> _Action item A_
In the forum thread on render target resolution, why are scene captures currently clamped to be smaller than the game window? Explain in one to three sentences.
> _Action item B_
According to the forum thread on render target resolution, what resolution did one reply say it was able to create a render target at in engine v4.1?
> _Action item C_
Write the next part of the forum thread on render target resolution, starting after its final reply.

Start of Selected passage

How do I increase the Render Target Resolution beyond 1280x960? Need Higher Res for VR project

Dear Friends at Epic,

I am having great difficulty increasing the resolution of a render target past 1280x960, which apparently is the max for the ViewFamily that render targets use by default

#SceneRenderTargets.cpp

I am hitting this limit

case Clamped:
if (((uint32)BufferSize.X < ViewFamily.FamilySizeX) || ((uint32)BufferSize.Y < ViewFamily.FamilySizeY))
{
  UE_LOG(LogRenderer, Warning, TEXT("Capture target size: %ux%u clamped to %ux%u."), ViewFamily.FamilySizeX, ViewFamily.FamilySizeY, BufferSize.X, BufferSize.Y);
}

#Question

How do I change the ViewFamily during runtime or before game starts so I can set the resolution to be higher than 1280 x 960?

ViewFamily.FamilySizeX
ViewFamily.FamilySizeY

Is this even current feasible?

I know the data, but I dont know where/when to modify the ViewFamily and have it update to the render target system!

Please let me know the best way to proceed with this via C++ or config files as soon as you can!

Thanks!

Rama

I am not sure, but in engine v4.1, I think was able to create a render target with resolution 1600*900. I created it from the editor itself as an asset without C++.

well when I create a texture render, even in the editor, any time it goes above 1280x960 I get error message in the logs that it is being clamped to 1280x960

Tried it in 4.1 and 4.3.1 Worked in both. I created a material using the render target and applied it to mesh. Material was using a screen space node. Still everything worked. Since I was using a screen space node, if the resolution of RT were different from my screen resolution, I would have noticed some artifact. But it was perfect.

Can you tell me how to reproduce the issue. I am doing something that is very much dependant on Render Targets. So if there is bug in there, I would like to know.

Thanks

Right now scene captures are clamped to be smaller than the game window, because larger resolutions would allow a resize of the global scene render targets which causes a serious memory problem (plus hitching). I can see how this is a big problem for high quality, maybe we can improve this in the future.

ahh okay, thanks for the info !

Thank you for your attention to this . My team is working on a UE4 project where higher resolution render targets are critical. Any guidance you can provide on how we can increase this ourselves without breaking the rest of the engine would be much appreciated and save us considerable time and cost. Thanks again!

Daniels answer is correct. Using SceneCapture actors with a higher than screen resolutrion can be very expensive and doing so every frew frames would cause a reallocation of a lot of rendertargets. The current behavior is limiting but it prevents this huge performance and memory consumption problem. You can change the code but often this is not the right solution. To find the right solution you can ask yourself some questions: Do you need the feature to supersample? Does it need to be real-time, each frame or only on load? Do you need it in game or in editor? Do you want the texture result to be compressed? Would it need a gbuffer of that side or only a single color rendertarget? Maybe you want to create your own rendering not using the SceneCaptureActor (e.g. look at thumbnail rendering).

End of Selected passage
Start of Entries supplied

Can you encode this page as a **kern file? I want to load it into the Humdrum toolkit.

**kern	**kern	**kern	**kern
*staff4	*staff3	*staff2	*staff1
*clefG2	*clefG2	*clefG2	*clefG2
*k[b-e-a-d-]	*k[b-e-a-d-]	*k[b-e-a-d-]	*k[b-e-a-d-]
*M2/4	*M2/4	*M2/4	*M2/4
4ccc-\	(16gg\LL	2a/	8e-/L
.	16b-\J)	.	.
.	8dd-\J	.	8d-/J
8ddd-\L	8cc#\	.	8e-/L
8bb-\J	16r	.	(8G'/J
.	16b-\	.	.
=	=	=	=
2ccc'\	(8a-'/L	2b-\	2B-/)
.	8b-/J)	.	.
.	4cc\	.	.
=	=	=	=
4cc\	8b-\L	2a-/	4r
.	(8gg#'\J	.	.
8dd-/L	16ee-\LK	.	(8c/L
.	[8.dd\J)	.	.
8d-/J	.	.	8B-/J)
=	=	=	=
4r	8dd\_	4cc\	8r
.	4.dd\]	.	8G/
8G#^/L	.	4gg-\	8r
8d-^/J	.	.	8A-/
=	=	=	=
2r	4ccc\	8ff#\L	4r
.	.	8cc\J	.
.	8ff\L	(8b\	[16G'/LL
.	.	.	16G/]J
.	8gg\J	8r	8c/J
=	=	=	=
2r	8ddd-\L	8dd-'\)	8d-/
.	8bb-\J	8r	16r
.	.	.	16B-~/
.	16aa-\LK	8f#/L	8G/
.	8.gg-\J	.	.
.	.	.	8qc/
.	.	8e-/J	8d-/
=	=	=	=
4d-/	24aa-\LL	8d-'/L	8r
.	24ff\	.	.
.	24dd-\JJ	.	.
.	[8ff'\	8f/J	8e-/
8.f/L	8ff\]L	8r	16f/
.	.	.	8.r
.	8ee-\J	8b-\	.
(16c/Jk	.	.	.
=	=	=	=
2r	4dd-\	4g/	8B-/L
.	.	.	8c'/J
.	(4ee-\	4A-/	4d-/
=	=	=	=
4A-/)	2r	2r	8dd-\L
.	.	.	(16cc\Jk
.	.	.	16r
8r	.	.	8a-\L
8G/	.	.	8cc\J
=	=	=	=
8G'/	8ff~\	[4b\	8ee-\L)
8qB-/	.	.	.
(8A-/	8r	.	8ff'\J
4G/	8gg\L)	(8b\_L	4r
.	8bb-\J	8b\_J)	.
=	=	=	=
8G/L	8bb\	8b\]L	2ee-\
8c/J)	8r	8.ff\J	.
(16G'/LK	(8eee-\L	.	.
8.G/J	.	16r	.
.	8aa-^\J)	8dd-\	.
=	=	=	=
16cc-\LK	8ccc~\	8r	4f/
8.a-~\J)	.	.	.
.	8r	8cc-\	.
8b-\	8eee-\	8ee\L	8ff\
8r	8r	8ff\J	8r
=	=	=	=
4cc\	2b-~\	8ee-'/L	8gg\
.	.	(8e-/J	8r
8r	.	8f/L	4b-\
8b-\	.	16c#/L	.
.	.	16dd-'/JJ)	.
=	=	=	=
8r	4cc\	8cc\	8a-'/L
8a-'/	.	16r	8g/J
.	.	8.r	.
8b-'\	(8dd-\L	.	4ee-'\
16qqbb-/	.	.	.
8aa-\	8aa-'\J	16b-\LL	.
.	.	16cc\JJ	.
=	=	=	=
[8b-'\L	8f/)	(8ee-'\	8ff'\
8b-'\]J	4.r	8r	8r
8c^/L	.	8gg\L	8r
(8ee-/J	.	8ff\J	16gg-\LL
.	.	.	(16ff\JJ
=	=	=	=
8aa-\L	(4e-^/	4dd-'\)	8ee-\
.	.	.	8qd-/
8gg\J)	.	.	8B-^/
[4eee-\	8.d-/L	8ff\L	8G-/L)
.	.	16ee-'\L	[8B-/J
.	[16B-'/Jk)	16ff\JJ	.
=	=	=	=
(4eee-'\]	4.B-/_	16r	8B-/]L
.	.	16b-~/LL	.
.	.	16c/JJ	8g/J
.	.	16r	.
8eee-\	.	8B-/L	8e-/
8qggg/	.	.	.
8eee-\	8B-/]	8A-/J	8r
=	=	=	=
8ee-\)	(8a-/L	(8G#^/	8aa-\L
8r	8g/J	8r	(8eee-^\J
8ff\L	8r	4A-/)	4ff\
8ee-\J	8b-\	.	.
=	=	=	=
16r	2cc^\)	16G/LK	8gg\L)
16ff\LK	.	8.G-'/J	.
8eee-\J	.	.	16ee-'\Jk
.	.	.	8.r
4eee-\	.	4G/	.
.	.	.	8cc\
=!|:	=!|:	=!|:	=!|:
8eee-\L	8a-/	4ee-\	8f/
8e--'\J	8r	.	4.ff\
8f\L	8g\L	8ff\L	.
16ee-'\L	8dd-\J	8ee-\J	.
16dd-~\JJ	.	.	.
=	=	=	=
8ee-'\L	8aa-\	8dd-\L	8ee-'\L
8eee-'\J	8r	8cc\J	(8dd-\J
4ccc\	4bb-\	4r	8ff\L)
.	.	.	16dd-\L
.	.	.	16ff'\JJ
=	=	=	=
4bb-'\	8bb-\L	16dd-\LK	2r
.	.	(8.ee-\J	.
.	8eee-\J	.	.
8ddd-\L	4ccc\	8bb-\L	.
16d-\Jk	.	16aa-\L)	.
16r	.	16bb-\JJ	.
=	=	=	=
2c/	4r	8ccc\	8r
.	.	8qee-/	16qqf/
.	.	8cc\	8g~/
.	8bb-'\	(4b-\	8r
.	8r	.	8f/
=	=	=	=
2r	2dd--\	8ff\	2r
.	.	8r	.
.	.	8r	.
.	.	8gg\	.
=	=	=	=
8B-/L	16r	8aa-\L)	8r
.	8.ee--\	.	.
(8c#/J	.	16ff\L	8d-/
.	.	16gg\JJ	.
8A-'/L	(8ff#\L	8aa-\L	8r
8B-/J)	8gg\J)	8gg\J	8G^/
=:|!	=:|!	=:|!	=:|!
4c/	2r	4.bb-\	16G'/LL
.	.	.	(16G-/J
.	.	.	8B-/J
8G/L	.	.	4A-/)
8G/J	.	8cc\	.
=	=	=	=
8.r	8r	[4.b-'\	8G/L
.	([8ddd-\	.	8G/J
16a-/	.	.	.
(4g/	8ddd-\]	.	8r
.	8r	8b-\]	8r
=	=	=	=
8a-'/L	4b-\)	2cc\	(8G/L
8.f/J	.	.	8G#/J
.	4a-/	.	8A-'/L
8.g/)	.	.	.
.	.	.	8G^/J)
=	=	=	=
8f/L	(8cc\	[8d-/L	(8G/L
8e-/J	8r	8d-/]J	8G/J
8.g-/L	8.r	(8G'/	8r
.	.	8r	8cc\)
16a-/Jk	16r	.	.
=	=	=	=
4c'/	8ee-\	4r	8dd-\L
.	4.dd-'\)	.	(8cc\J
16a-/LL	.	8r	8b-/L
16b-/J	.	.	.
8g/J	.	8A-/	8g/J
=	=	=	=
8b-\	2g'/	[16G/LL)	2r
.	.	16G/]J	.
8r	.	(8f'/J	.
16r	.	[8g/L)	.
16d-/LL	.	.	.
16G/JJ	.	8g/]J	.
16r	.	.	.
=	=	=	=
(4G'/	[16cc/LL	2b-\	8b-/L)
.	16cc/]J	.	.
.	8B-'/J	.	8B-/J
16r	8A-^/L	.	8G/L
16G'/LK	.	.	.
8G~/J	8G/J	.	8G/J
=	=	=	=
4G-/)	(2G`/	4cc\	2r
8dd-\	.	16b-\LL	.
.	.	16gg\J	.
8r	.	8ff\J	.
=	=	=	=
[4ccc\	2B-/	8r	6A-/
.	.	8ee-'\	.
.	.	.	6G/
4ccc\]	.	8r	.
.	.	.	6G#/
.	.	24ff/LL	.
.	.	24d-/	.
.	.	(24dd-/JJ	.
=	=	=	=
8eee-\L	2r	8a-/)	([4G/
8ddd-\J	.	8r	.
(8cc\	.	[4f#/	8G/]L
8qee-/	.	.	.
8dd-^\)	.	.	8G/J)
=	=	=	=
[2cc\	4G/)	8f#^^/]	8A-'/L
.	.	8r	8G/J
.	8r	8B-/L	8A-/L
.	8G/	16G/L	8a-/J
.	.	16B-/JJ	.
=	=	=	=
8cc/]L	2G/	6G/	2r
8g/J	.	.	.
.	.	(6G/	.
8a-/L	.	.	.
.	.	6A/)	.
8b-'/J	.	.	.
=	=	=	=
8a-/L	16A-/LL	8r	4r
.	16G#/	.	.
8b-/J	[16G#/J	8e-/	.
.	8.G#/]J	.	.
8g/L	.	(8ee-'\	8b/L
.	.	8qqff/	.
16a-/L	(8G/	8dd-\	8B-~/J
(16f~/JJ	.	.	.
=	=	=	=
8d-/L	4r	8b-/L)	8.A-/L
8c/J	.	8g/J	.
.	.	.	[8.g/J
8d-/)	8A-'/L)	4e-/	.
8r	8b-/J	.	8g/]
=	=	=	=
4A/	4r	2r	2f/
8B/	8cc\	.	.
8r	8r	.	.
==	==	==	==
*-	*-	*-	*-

End of Entries supplied

> _Written response A_
Larger resolutions would allow the global scene render targets to be resized, which causes a serious memory problem and hitching. Using SceneCapture actors above screen resolution can be very expensive, and doing so every few frames would force a reallocation of many render targets. The clamp prevents these performance and memory problems.

> _Written response B_
1600*900.

> _Written response C_
I have a question. So the size of a render target can be as much as the game window size? My screen is 1600X900. So if I play full screen, I can have a render target of size 1600X900?

I am asking because as far as I cna tell, I managed to create a render target of size 1600X900 on v4.1 and 4.3 (atleast I did not get any warnings and the render target properties said the size is 1600X900).

So what happens when the game is played in view port (in this case the game window size is less than 1600X900). What happens to the already created render target (with size 1600X900)?

Thanks

We actually changed this behavior again - we now favor simplicity over performance and memory savings. The new method does not force the RT to be smaller - you get at least the size you ask for. In the editor it always grows and in the game it tried to keep the minimum size needed.
The minimum size is computed each frame (all requests this frame are taken into account). We don’t have low fps SceneCapatures yet (was exposed in UE3 but not UE4) - for that we should make the time period a bit larger (e.g. take all requests within 0.1s). If you see a lot of resizing in your log you might have to think about that but normal applications shouldn’t have a problem with this method.

Thank you very much for the update Martin!

Regarding low fps captures, I tried to make my own, by ticking the component myself perdiocally, but the problem is that the component is hardwired to updated every frame it is moved.

I reported the fact that I could not extend capturecomponent2D to then re write how it works.

Thanks again Martin!

#:heart:

Rama

I can’t set my RenderTarget to more than 2048x2048 size. So it’s still limited?

Just noticed, this is c++ section, I am not using C++ but just setting the size in the Editor.